Read the data that follows. Then repeat it exactly.

__________

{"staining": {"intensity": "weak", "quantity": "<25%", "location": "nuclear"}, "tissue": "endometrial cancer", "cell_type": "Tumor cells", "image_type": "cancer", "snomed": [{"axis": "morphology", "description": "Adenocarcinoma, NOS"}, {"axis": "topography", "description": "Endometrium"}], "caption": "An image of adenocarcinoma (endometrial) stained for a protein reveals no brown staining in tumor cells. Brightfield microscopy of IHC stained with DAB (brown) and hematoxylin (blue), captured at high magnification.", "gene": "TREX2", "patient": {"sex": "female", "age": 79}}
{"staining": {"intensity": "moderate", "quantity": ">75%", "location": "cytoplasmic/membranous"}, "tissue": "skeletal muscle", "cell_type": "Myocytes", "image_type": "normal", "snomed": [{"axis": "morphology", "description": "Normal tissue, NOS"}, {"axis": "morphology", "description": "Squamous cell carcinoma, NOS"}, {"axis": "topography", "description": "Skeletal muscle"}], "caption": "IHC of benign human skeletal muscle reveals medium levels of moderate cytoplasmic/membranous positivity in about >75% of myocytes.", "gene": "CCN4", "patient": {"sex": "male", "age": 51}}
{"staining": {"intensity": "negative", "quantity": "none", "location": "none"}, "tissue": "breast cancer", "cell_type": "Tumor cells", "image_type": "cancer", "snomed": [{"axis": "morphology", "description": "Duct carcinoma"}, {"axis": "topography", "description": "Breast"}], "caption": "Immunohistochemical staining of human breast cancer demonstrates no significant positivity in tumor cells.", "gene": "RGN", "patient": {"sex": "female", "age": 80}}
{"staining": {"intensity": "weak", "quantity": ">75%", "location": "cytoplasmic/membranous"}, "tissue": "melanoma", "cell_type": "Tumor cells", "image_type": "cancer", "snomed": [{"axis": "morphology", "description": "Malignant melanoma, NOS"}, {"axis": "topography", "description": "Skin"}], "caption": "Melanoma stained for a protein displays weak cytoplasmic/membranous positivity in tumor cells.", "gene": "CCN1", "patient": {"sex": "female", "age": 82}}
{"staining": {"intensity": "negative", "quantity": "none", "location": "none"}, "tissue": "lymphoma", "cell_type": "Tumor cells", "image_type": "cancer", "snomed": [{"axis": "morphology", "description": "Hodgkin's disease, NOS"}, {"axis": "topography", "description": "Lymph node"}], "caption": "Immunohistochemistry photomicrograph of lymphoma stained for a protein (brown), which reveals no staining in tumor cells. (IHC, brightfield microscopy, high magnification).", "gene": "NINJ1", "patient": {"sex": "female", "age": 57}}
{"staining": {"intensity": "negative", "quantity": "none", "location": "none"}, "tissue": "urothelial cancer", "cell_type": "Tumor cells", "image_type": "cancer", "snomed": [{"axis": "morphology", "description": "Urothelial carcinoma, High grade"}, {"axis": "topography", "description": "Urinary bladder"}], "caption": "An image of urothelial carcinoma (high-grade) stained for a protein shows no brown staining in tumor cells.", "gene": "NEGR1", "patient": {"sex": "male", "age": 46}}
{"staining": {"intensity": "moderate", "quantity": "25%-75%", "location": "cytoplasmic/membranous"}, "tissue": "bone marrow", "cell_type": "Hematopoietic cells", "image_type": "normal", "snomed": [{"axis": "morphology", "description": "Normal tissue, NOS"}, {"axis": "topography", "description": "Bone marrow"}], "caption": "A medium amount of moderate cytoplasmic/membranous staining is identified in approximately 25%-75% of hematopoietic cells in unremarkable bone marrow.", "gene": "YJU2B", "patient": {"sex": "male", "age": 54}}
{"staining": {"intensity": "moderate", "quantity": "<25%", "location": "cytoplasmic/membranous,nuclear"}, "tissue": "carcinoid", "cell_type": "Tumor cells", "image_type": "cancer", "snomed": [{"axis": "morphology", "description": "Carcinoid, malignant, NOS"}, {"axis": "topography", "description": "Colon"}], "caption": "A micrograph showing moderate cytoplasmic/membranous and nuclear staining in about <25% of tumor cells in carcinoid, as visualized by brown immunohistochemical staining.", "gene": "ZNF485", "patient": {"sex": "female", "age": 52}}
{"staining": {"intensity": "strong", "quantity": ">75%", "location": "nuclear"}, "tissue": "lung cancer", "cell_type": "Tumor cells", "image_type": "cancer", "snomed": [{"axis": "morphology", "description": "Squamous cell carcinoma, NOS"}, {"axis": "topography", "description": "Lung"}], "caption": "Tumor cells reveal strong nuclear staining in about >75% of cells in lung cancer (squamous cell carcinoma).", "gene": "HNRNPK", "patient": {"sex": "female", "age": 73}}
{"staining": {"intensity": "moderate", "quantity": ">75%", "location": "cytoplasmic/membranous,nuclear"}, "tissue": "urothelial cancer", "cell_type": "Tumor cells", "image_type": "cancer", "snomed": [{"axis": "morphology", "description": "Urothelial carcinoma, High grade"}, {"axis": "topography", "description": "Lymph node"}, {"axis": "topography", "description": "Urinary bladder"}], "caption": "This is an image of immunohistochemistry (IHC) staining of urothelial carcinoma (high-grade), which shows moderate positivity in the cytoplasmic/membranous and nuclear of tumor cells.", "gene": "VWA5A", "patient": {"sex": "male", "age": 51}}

__________

SOLUTION FOR THIS EXERCISE
{"staining": {"intensity": "weak", "quantity": "<25%", "location": "nuclear"}, "tissue": "endometrial cancer", "cell_type": "Tumor cells", "image_type": "cancer", "snomed": [{"axis": "morphology", "description": "Adenocarcinoma, NOS"}, {"axis": "topography", "description": "Endometrium"}], "caption": "An image of adenocarcinoma (endometrial) stained for a protein reveals no brown staining in tumor cells. Brightfield microscopy of IHC stained with DAB (brown) and hematoxylin (blue), captured at high magnification.", "gene": "TREX2", "patient": {"sex": "female", "age": 79}}
{"staining": {"intensity": "moderate", "quantity": ">75%", "location": "cytoplasmic/membranous"}, "tissue": "skeletal muscle", "cell_type": "Myocytes", "image_type": "normal", "snomed": [{"axis": "morphology", "description": "Normal tissue, NOS"}, {"axis": "morphology", "description": "Squamous cell carcinoma, NOS"}, {"axis": "topography", "description": "Skeletal muscle"}], "caption": "IHC of benign human skeletal muscle reveals medium levels of moderate cytoplasmic/membranous positivity in about >75% of myocytes.", "gene": "CCN4", "patient": {"sex": "male", "age": 51}}
{"staining": {"intensity": "negative", "quantity": "none", "location": "none"}, "tissue": "breast cancer", "cell_type": "Tumor cells", "image_type": "cancer", "snomed": [{"axis": "morphology", "description": "Duct carcinoma"}, {"axis": "topography", "description": "Breast"}], "caption": "Immunohistochemical staining of human breast cancer demonstrates no significant positivity in tumor cells.", "gene": "RGN", "patient": {"sex": "female", "age": 80}}
{"staining": {"intensity": "weak", "quantity": ">75%", "location": "cytoplasmic/membranous"}, "tissue": "melanoma", "cell_type": "Tumor cells", "image_type": "cancer", "snomed": [{"axis": "morphology", "description": "Malignant melanoma, NOS"}, {"axis": "topography", "description": "Skin"}], "caption": "Melanoma stained for a protein displays weak cytoplasmic/membranous positivity in tumor cells.", "gene": "CCN1", "patient": {"sex": "female", "age": 82}}
{"staining": {"intensity": "negative", "quantity": "none", "location": "none"}, "tissue": "lymphoma", "cell_type": "Tumor cells", "image_type": "cancer", "snomed": [{"axis": "morphology", "description": "Hodgkin's disease, NOS"}, {"axis": "topography", "description": "Lymph node"}], "caption": "Immunohistochemistry photomicrograph of lymphoma stained for a protein (brown), which reveals no staining in tumor cells. (IHC, brightfield microscopy, high magnification).", "gene": "NINJ1", "patient": {"sex": "female", "age": 57}}
{"staining": {"intensity": "negative", "quantity": "none", "location": "none"}, "tissue": "urothelial cancer", "cell_type": "Tumor cells", "image_type": "cancer", "snomed": [{"axis": "morphology", "description": "Urothelial carcinoma, High grade"}, {"axis": "topography", "description": "Urinary bladder"}], "caption": "An image of urothelial carcinoma (high-grade) stained for a protein shows no brown staining in tumor cells.", "gene": "NEGR1", "patient": {"sex": "male", "age": 46}}
{"staining": {"intensity": "moderate", "quantity": "25%-75%", "location": "cytoplasmic/membranous"}, "tissue": "bone marrow", "cell_type": "Hematopoietic cells", "image_type": "normal", "snomed": [{"axis": "morphology", "description": "Normal tissue, NOS"}, {"axis": "topography", "description": "Bone marrow"}], "caption": "A medium amount of moderate cytoplasmic/membranous staining is identified in approximately 25%-75% of hematopoietic cells in unremarkable bone marrow.", "gene": "YJU2B", "patient": {"sex": "male", "age": 54}}
{"staining": {"intensity": "moderate", "quantity": "<25%", "location": "cytoplasmic/membranous,nuclear"}, "tissue": "carcinoid", "cell_type": "Tumor cells", "image_type": "cancer", "snomed": [{"axis": "morphology", "description": "Carcinoid, malignant, NOS"}, {"axis": "topography", "description": "Colon"}], "caption": "A micrograph showing moderate cytoplasmic/membranous and nuclear staining in about <25% of tumor cells in carcinoid, as visualized by brown immunohistochemical staining.", "gene": "ZNF485", "patient": {"sex": "female", "age": 52}}
{"staining": {"intensity": "strong", "quantity": ">75%", "location": "nuclear"}, "tissue": "lung cancer", "cell_type": "Tumor cells", "image_type": "cancer", "snomed": [{"axis": "morphology", "description": "Squamous cell carcinoma, NOS"}, {"axis": "topography", "description": "Lung"}], "caption": "Tumor cells reveal strong nuclear staining in about >75% of cells in lung cancer (squamous cell carcinoma).", "gene": "HNRNPK", "patient": {"sex": "female", "age": 73}}
{"staining": {"intensity": "moderate", "quantity": ">75%", "location": "cytoplasmic/membranous,nuclear"}, "tissue": "urothelial cancer", "cell_type": "Tumor cells", "image_type": "cancer", "snomed": [{"axis": "morphology", "description": "Urothelial carcinoma, High grade"}, {"axis": "topography", "description": "Lymph node"}, {"axis": "topography", "description": "Urinary bladder"}], "caption": "This is an image of immunohistochemistry (IHC) staining of urothelial carcinoma (high-grade), which shows moderate positivity in the cytoplasmic/membranous and nuclear of tumor cells.", "gene": "VWA5A", "patient": {"sex": "male", "age": 51}}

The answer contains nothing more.